Comparative evaluation of alternative measures within the same study sample is commonly highlighted as a necessary area of research within particular clinical conditions. However, for SCI populations this may be premature. Qualitative research that explores the suitability of the descriptive systems of alternative instruments would provide an appropriate starting point, allowing evidence-based judgment as to which measures should be considered for further empirical, quantitative evaluation.

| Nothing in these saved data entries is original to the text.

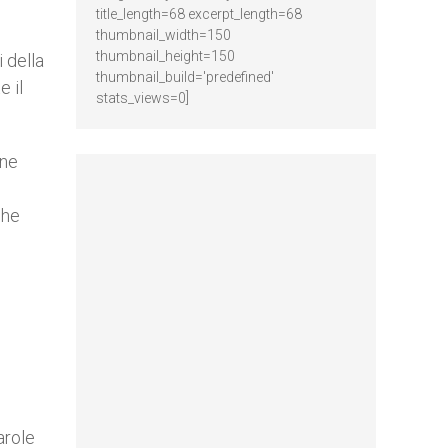
title_length=68 excerpt_length=68
thumbnail_width=150
thumbnail_height=150
 della
thumbnail_build='predefined'
 il
stats_views=0]
one
o
che
arole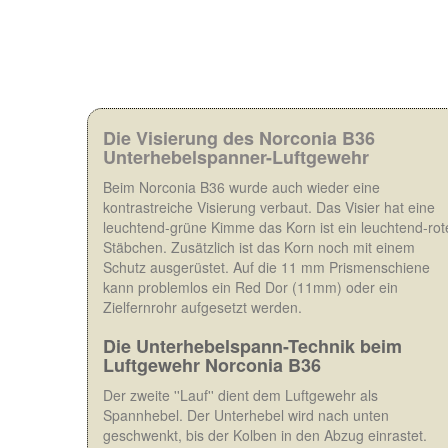
Die Visierung des Norconia B36
Unterhebelspanner-Luftgewehr
Beim Norconia B36 wurde auch wieder eine
kontrastreiche Visierung verbaut. Das Visier hat eine
leuchtend-grüne Kimme das Korn ist ein leuchtend-rot
Stäbchen. Zusätzlich ist das Korn noch mit einem
Schutz ausgerüstet. Auf die 11 mm Prismenschiene
kann problemlos ein Red Dor (11mm) oder ein
Zielfernrohr aufgesetzt werden.
Die Unterhebelspann-Technik beim
Luftgewehr Norconia B36
Der zweite ''Lauf'' dient dem Luftgewehr als
Spannhebel. Der Unterhebel wird nach unten
geschwenkt, bis der Kolben in den Abzug einrastet.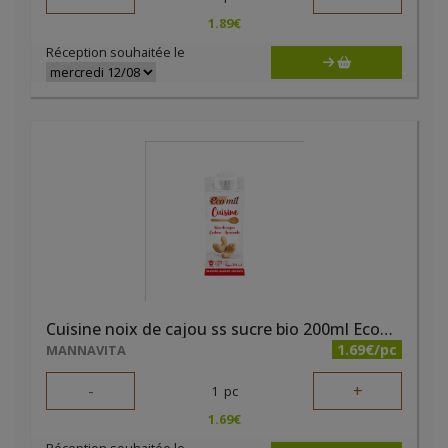
1.89
€
Réception souhaitée le
Cuisine noix de cajou ss sucre bio 200ml Ecomil
1.69€/pc
MANNAVITA
-
+
1
pc
1.69
€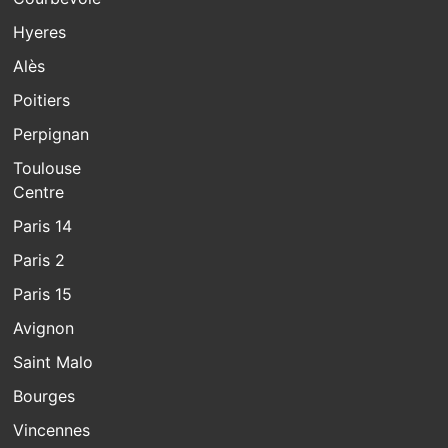
Hyeres
Alès
Poitiers
Perpignan
Toulouse
Centre
Paris 14
Paris 2
Paris 15
Avignon
Saint Malo
Bourges
Vincennes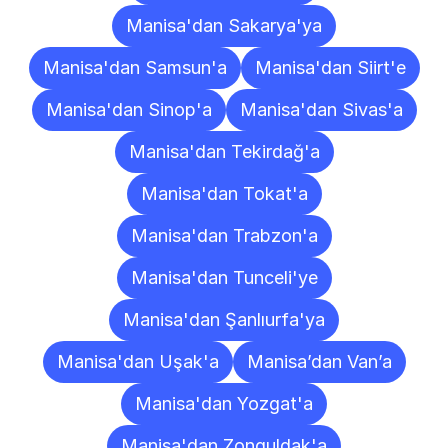
Manisa'dan Sakarya'ya
Manisa'dan Samsun'a
Manisa'dan Siirt'e
Manisa'dan Sinop'a
Manisa'dan Sivas'a
Manisa'dan Tekirdağ'a
Manisa'dan Tokat'a
Manisa'dan Trabzon'a
Manisa'dan Tunceli'ye
Manisa'dan Şanlıurfa'ya
Manisa'dan Uşak'a
Manisa’dan Van’a
Manisa'dan Yozgat'a
Manisa'dan Zonguldak'a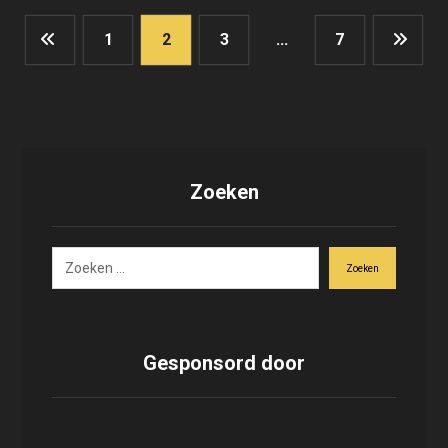
1
2
3
…
7
Zoeken
Zoeken
Gesponsord door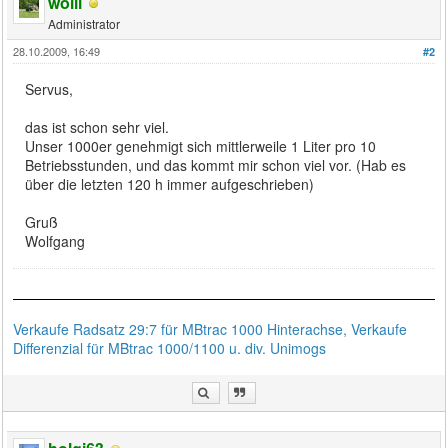
wolli
Administrator
28.10.2009, 16:49
#2
Servus,
das ist schon sehr viel.
Unser 1000er genehmigt sich mittlerweile 1 Liter pro 10
Betriebsstunden, und das kommt mir schon viel vor. (Hab es
über die letzten 120 h immer aufgeschrieben)
Gruß
Wolfgang
Verkaufe Radsatz 29:7 für MBtrac 1000 Hinterachse, Verkaufe
Differenzial für MBtrac 1000/1100 u. div. Unimogs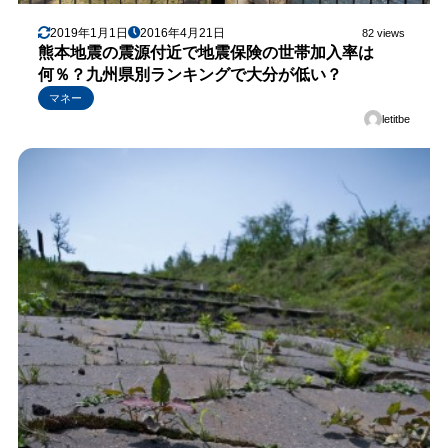
2019年1月1日
2016年4月21日
82 views
熊本地震の震源付近で地震保険の世帯加入率は
何％？九州県別ランキングで大分が低い？
マネー
letitbe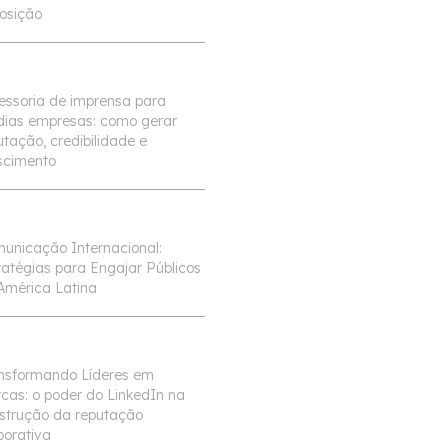
osição
essoria de imprensa para
ias empresas: como gerar
utação, credibilidade e
scimento
unicação Internacional:
ratégias para Engajar Públicos
América Latina
nsformando Líderes em
cas: o poder do LinkedIn na
strução da reputação
porativa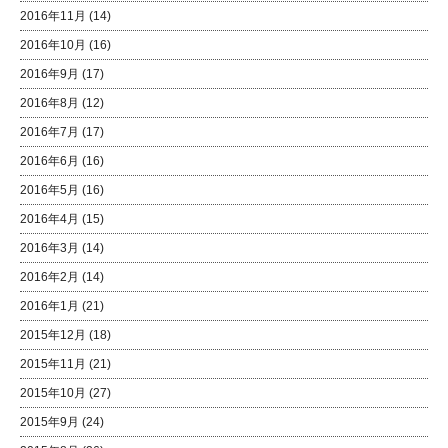
2016年11月
(14)
2016年10月
(16)
2016年9月
(17)
2016年8月
(12)
2016年7月
(17)
2016年6月
(16)
2016年5月
(16)
2016年4月
(15)
2016年3月
(14)
2016年2月
(14)
2016年1月
(21)
2015年12月
(18)
2015年11月
(21)
2015年10月
(27)
2015年9月
(24)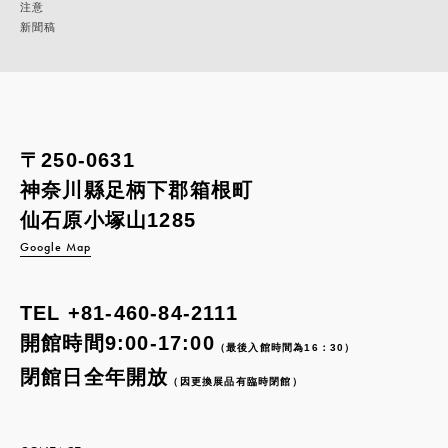
注意
新聞稿
〒250-0631
神奈川縣足柄下郡箱根町
仙石原小塚山1285
Google Map
TEL
+81-460-84-2111
開館時間9:00-17:00
（最後入館時間為16：30）
閉館日全年開放
（因更換展品有臨時閉館）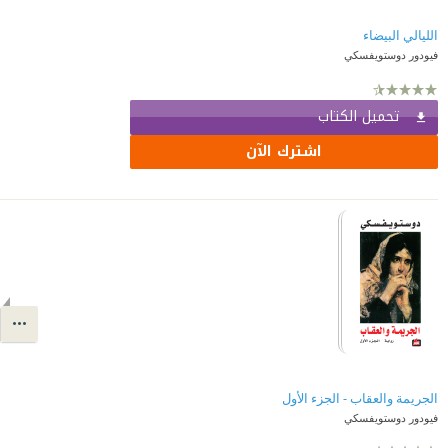
الليالي البيضاء
فيودور دوستويفسكي
تحميل الكتاب
اشترك الآن
الجريمة والعقاب - الجزء الأول
فيودور دوستويفسكي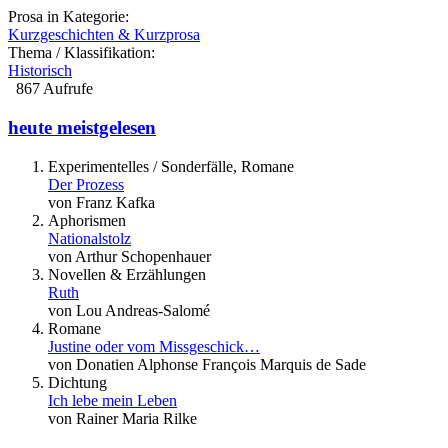
Prosa in Kategorie:
Kurzgeschichten & Kurzprosa
Thema / Klassifikation:
Historisch
867 Aufrufe
heute meistgelesen
Experimentelles / Sonderfälle, Romane
Der Prozess
von Franz Kafka
Aphorismen
Nationalstolz
von Arthur Schopenhauer
Novellen & Erzählungen
Ruth
von Lou Andreas-Salomé
Romane
Justine oder vom Missgeschick…
von Donatien Alphonse François Marquis de Sade
Dichtung
Ich lebe mein Leben
von Rainer Maria Rilke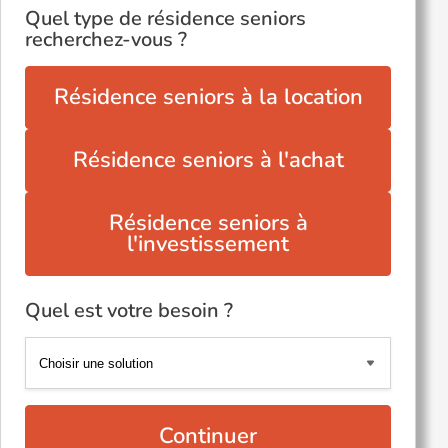
Quel type de résidence seniors
recherchez-vous ?
Résidence seniors à la location
Résidence seniors à l'achat
Résidence seniors à
l'investissement
Quel est votre besoin ?
Continuer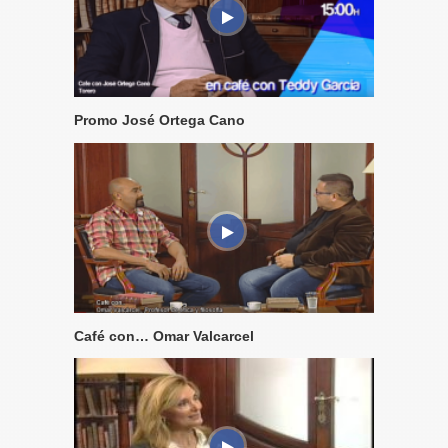
Promo José Ortega Cano
Café con… Omar Valcarcel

In addition to the concerns regarding the appropriate choice of HRQoL measure for economic evaluation, criticisms of the health-related focus of the current QALY framework have centred on its failure to capture important sources of value to patients and to society in areas such as mental health, long-term disability, social and informal care, and public health.48 To capture the full benefits of many health- and social-care interventions, broader measures of wellbeing that go beyond a narrow health focus may be more suitable; SCI provides an opportunity to explore a clinical area where broader, non-health attributes may be better suited to capturing the benefits of health care that are valued by patients.49

Study limitations

A limitation of this review was the potential for relevant articles to be overlooked by the database and bibliographic search strategy; 3 of 22 (14%) papers were not identified through the database search. Systematic reviews regarding quality of life outcome measures can be problematic owing to the absence of formal indexing standards and the subjective reporting styles of authors. Within SCI research, it has previously been stated that authors need to improve the quality of abstracts to make retrieval and screening of relevant papers more effective and efficient.50 A comprehensive search strategy, use of broad search terms and a two-stage inclusion criteria were used to address these potential problems and to reflect the broad nature of the research question.

Concluding comments

There is a substantial lack of evidence regarding the appropriateness of preference-based HRQoL instruments for SCI populations. Although research in many clinical areas has progressed from psychometric assessments of individual instruments, through to evaluations to consider the direct comparability of alternative measures, there is a dearth of empirical data to support the use of any preference-based instrument for SCI research.

Numerous challenges exist with regard to quantifying the quality of life of individuals with SCI.40 However, the objective of the present study was not to assess the pros and cons of alternative preference-based HRQoL measures, or the pitfalls of preference-based measurement per se, in the context of SCI. National bodies advocate the use of preference-based HRQoL measures for the purposes of resource allocation decision making and the question is not whether they should be used, it is a question of how we move forward to meet the urgent need for appropriate measures of patient benefit suitable for economic evaluation.